Henry Craik, ed. English Prose. 1916.
Vol. I. Fourteenth to Sixteenth Century
Henry Hallam (17771859)
[Henry Hallam, born in 1777, was the son of John Hallam, Dean of Bristol and Canon of Windsor. He was an eager student at Eton and at Christ Church, Oxford, and was called to the Bar at the Middle Temple, of which society he was afterwards a Bencher. Soon after the completion of his legal education, however, Hallam entered upon a career of letters by contributions to the Edinburgh Review, and made many friends among the prominent Whigs of the time. Some independent means and a Government post—Commissionership of Stamps—enabled him to devote a long life to study and comparatively unremunerative authorship. The View of the State of Europe during the Middle Ages was published in 1818, and nine years later appeared The Constitutional History of England from the Accession of Henry VII. to the Death of George II., a book which still holds its place as the best political history of the period. The Introduction to the Literature of Europe in the Fifteenth, Sixteenth, and Seventeenth Centuries was completed in 1839. (The later reprints contain a short memoir by Dean Milman.) Hallam’s life was sadly overclouded at the close. In 1834 he lost his son, Arthur Henry Hallam, Tennyson’s College friend; in 1840 his wife (a Miss Elton of Clevedon, Somersetshire); then a daughter, and another son in 1850. He himself died in January 1859.]

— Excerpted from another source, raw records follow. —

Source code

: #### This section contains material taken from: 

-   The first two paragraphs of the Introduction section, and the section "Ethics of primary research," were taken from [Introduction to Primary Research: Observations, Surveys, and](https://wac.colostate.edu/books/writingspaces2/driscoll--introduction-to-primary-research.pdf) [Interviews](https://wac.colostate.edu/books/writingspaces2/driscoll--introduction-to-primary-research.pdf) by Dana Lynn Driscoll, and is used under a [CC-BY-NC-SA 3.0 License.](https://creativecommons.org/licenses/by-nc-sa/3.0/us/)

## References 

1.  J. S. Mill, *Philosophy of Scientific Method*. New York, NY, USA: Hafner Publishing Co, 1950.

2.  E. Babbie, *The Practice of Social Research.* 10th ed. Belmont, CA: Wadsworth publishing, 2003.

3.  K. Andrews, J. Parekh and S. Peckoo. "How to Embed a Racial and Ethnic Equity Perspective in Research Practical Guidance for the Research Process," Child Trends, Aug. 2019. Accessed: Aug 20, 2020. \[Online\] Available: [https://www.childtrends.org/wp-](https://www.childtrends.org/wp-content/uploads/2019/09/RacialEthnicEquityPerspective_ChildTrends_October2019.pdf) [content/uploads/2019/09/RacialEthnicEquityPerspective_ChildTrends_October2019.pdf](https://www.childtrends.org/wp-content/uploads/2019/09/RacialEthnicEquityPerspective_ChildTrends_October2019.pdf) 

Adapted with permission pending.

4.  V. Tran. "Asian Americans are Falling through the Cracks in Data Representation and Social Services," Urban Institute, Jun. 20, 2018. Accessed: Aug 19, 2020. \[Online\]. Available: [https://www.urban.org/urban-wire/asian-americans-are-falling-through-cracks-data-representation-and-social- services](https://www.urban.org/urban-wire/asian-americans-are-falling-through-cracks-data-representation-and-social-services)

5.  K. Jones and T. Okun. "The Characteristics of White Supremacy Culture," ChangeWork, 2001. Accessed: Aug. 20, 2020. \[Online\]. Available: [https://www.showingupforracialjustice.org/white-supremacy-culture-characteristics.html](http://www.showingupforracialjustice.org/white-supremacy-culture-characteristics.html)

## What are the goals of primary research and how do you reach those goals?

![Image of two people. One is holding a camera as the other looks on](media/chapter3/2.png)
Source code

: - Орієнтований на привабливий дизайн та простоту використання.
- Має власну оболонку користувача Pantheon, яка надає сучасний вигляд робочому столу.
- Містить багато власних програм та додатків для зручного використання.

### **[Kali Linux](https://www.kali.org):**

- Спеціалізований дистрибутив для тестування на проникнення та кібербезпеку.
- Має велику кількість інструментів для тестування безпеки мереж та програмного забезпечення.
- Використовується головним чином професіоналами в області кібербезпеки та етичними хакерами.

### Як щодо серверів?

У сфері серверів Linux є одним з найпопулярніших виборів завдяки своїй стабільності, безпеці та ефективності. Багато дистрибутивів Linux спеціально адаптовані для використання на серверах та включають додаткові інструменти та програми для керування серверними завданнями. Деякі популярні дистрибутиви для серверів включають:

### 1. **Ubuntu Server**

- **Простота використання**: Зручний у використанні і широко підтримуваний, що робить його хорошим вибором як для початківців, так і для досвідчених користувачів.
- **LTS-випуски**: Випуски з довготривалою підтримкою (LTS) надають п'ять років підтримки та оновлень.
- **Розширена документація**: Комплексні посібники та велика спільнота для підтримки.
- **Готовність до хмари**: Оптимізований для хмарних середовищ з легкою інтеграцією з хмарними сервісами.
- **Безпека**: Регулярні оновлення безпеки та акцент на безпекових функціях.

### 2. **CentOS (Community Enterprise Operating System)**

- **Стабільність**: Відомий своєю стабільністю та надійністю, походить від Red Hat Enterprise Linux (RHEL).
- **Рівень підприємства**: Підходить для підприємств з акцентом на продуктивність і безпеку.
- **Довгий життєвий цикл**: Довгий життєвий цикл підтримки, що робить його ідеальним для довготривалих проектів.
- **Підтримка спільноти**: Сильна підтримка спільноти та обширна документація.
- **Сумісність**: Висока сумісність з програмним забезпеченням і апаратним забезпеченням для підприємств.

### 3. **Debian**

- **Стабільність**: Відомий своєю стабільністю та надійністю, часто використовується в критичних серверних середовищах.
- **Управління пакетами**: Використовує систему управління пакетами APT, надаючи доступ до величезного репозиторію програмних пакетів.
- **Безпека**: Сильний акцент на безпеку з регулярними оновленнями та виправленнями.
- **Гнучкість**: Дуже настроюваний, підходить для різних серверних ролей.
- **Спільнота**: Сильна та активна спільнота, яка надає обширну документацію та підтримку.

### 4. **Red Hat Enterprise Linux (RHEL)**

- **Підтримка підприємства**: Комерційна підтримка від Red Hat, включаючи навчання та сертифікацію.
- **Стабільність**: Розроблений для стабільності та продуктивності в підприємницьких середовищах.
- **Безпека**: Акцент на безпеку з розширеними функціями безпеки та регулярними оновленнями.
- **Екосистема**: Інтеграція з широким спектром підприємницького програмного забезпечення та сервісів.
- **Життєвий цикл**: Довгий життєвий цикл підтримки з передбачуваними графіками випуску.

Though a Whig, his range of political speculation was narrow, nor beyond his words do we discern the open heavens and their free horizons of thought; but as an exponent of political principles he never forfeits our respect, and if he cannot inspire, may be trusted not to mislead us.
Probably the Constitutional History is Hallam’s greatest work; yet in the Introduction to the Literature of Europe, we may occasionally enjoy a singular and refreshing spectacle—gleams of real enthusiasm struck by the steel of poetic genius from the flint of the critic’s coldly impartial mind.
Writing, as he did, before it was thought necessary to combine entertainment with instruction, Hallam addressed himself exclusively to the student, and the student comes in time to entertain an affection for an author who is always sanely master of himself and of his subject. Among the critics of to-day are some light-armed skirmishers who may win and keep the public favour for an hour; but when one has learned how infinitely, inexpressibly easier it is to be clever than to be wise, one is more than compensated for the absence of superficial brilliance of conceit or phrase by sureness of step, reasonableness of estimate, and grave simplicity of style. Far indeed from being a born master of language, far below the great in almost all the distinctive qualities of greatness, he has fairly earned a place among enduring names; he is, and will remain, our judicious Hallam.